Britain’s economy proved more resilient than initially thought last month, with business activity continuing to grow despite the introduction of fresh lockdown restrictions and the end of the Eat Out to Help Out scheme, a major survey showed.
The IHS Markit/CIPS Purchasing Managers’ Index (PMI) for the services sector dropped to 56.1 in September from August’s five-year high of 58.8, but the decline was smaller than an initial “flash” estimate of 55.1 had indicated.
Readings above 50 on the survey indicate a growth in activity.
The composite PMI, which includes manufacturing data released last week, fell to 56.5 from August’s six-year high of 59.1 – again a smaller drop than first reported.
“The UK service sector showed encouraging resilience in September, with business activity continuing to grow solidly despite the government’s Eat Out to Help Out scheme being withdrawn,” said IHS Markit chief economist Chris Williamson.

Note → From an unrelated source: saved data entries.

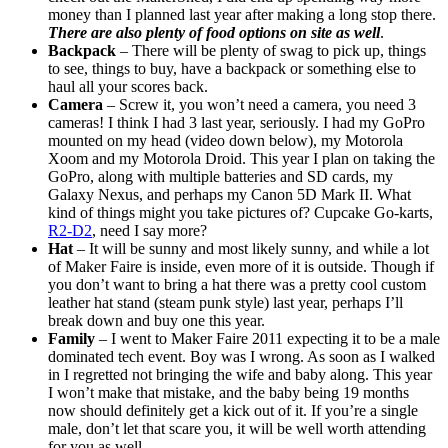
money than I planned last year after making a long stop there.
There are also plenty of food options on site as well
.
Backpack
– There will be plenty of swag to pick up, things
to see, things to buy, have a backpack or something else to
haul all your scores back.
Camera
– Screw it, you won’t need a camera, you need 3
cameras! I think I had 3 last year, seriously. I had my GoPro
mounted on my head (video down below), my Motorola
Xoom and my Motorola Droid. This year I plan on taking the
GoPro, along with multiple batteries and SD cards, my
Galaxy Nexus, and perhaps my Canon 5D Mark II. What
kind of things might you take pictures of? Cupcake Go-karts,
R2-D2
, need I say more?
Hat
– It will be sunny and most likely sunny, and while a lot
of Maker Faire is inside, even more of it is outside. Though if
you don’t want to bring a hat there was a pretty cool custom
leather hat stand (steam punk style) last year, perhaps I’ll
break down and buy one this year.
Family
– I went to Maker Faire 2011 expecting it to be a male
dominated tech event. Boy was I wrong. As soon as I walked
in I regretted not bringing the wife and baby along. This year
I won’t make that mistake, and the baby being 19 months
now should definitely get a kick out of it. If you’re a single
male, don’t let that scare you, it will be well worth attending
for you as well.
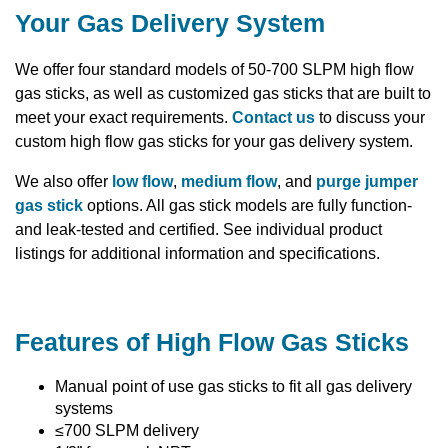
Your Gas Delivery System
We offer four standard models of 50-700 SLPM high flow
gas sticks, as well as customized gas sticks that are built to
meet your exact requirements.
Contact us
to discuss your
custom high flow gas sticks for your gas delivery system.
We also offer
low flow
,
medium flow
, and
purge jumper
gas stick
options. All gas stick models are fully function-
and leak-tested and certified. See individual product
listings for additional information and specifications.
Features of High Flow Gas Sticks
Manual point of use gas sticks to fit all gas delivery
systems
≤700 SLPM delivery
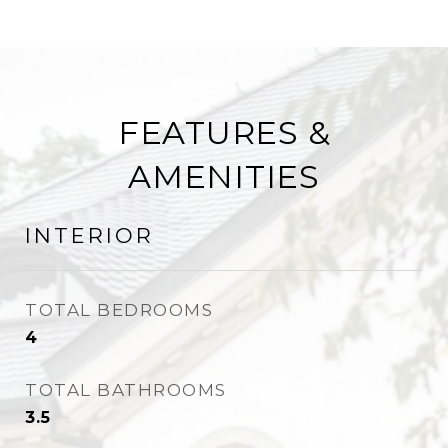
FEATURES &
AMENITIES
INTERIOR
TOTAL BEDROOMS
4
TOTAL BATHROOMS
3.5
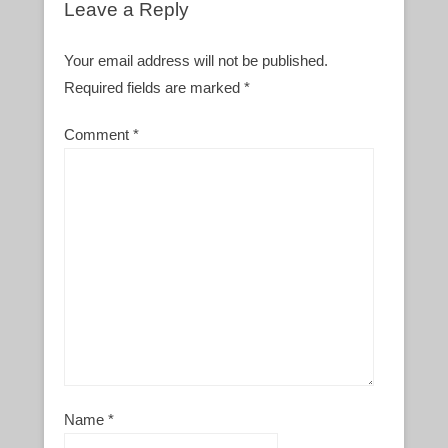
Leave a Reply
Your email address will not be published.
Required fields are marked
*
Comment
*
Name
*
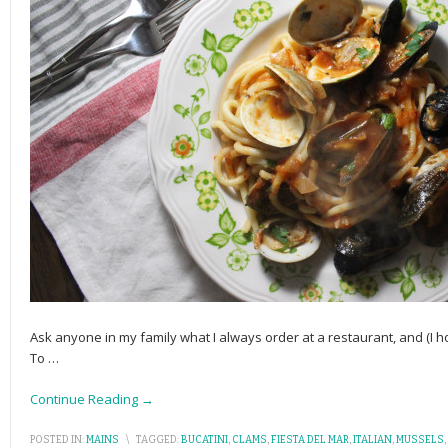
Ask anyone in my family what I always order at a restaurant, and (I h
To
…
Continue Reading →
POSTED IN:
MAINS
\
TAGGED:
BUCATINI
,
CLAMS
,
FIESTA DEL MAR
,
ITALIAN
,
MUSSELS
,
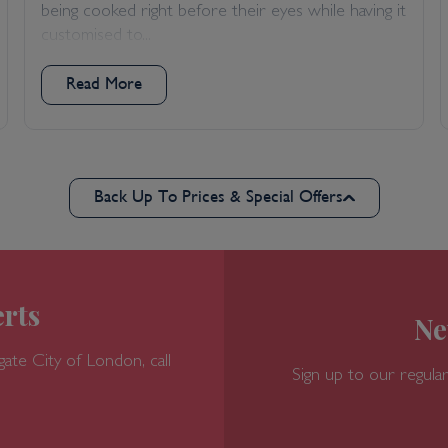
being cooked right before their eyes while having it
customised to...
Read More
Back Up To Prices & Special Offers
rts
Ne
gate
City of London, call
Sign up to our regular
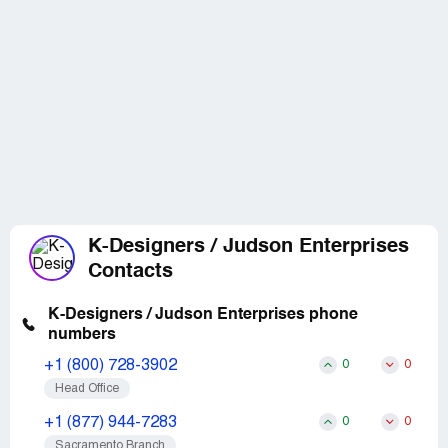
K-Designers / Judson Enterprises
Contacts
K-Designers / Judson Enterprises phone
numbers
+1 (800) 728-3902
0
0
Head Office
+1 (877) 944-7283
0
0
Sacramento Branch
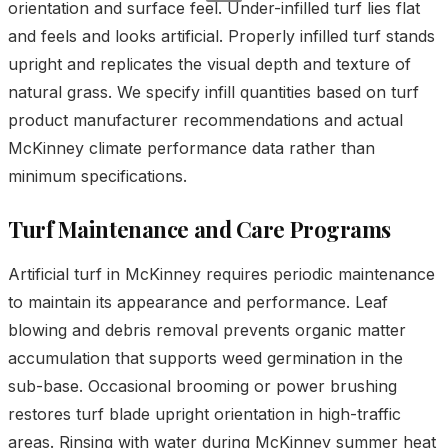
orientation and surface feel. Under-infilled turf lies flat
and feels and looks artificial. Properly infilled turf stands
upright and replicates the visual depth and texture of
natural grass. We specify infill quantities based on turf
product manufacturer recommendations and actual
McKinney climate performance data rather than
minimum specifications.
Turf Maintenance and Care Programs
Artificial turf in McKinney requires periodic maintenance
to maintain its appearance and performance. Leaf
blowing and debris removal prevents organic matter
accumulation that supports weed germination in the
sub-base. Occasional brooming or power brushing
restores turf blade upright orientation in high-traffic
areas. Rinsing with water during McKinney summer heat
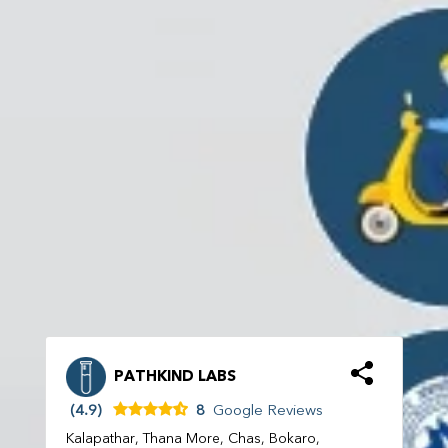
PATHKIND LABS
(4.9)
8
Google Reviews
Kalapathar, Thana More, Chas, Bokaro,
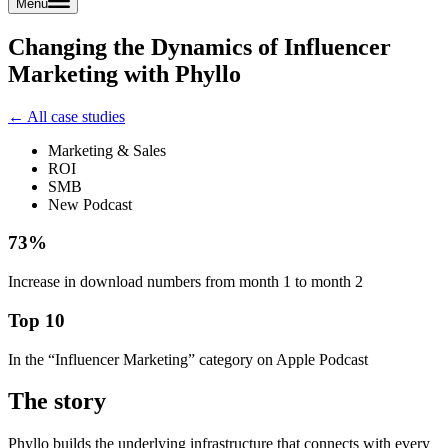
Menu
Changing the Dynamics of Influencer
Marketing with Phyllo
← All case studies
Marketing & Sales
ROI
SMB
New Podcast
73%
Increase in download numbers from month 1 to month 2
Top 10
In the “Influencer Marketing” category on Apple Podcast
The story
Phyllo builds the underlying infrastructure that connects with every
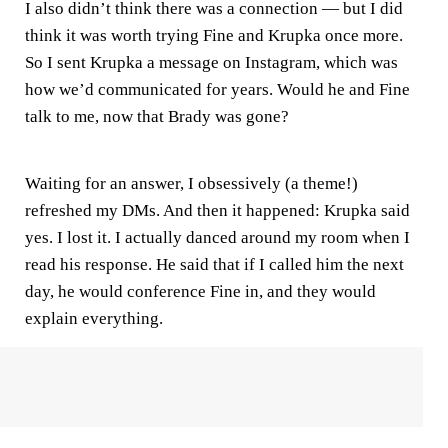
I also didn’t think there was a connection — but I did
think it was worth trying Fine and Krupka once more.
So I sent Krupka a message on Instagram, which was
how we’d communicated for years. Would he and Fine
talk to me, now that Brady was gone?
Waiting for an answer, I obsessively (a theme!)
refreshed my DMs. And then it happened: Krupka said
yes. I lost it. I actually danced around my room when I
read his response. He said that if I called him the next
day, he would conference Fine in, and they would
explain everything.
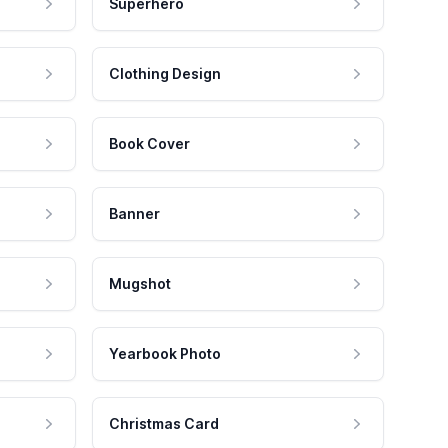
Superhero
Clothing Design
Book Cover
Banner
Mugshot
Yearbook Photo
Christmas Card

“Unsurprisingly, spending in the restaurant sector slumped after spiking higher in August, and many other consumer services activities showed a similar slide back into contraction as renewed lockdown measures were introduced, causing the overall rate of expansion to moderate.
Growth in the UK’s services sector was supported by a further uptick in new work, the survey showed, which posted its third successive increase. Growth in new business was softer than the previous month, while foreign business continued to fall sharply amid a lack of international tourism.
Meanwhile new data showed the eurozone’s economic recovery floundered in September, with the reintroduction of coronavirus restrictions in some areas helping send the bloc’s service sector back into contraction.
The eurozone’s final composite PMI reading fell to 50.4 last month compared to August’s 51.9.
The reading was dragged down by the PMI for services industries, which accounts for around two thirds of GDP, which slumped to 48.0 from August’s 50.5. The final figure was slightly better than a preliminary 47.6 estimate.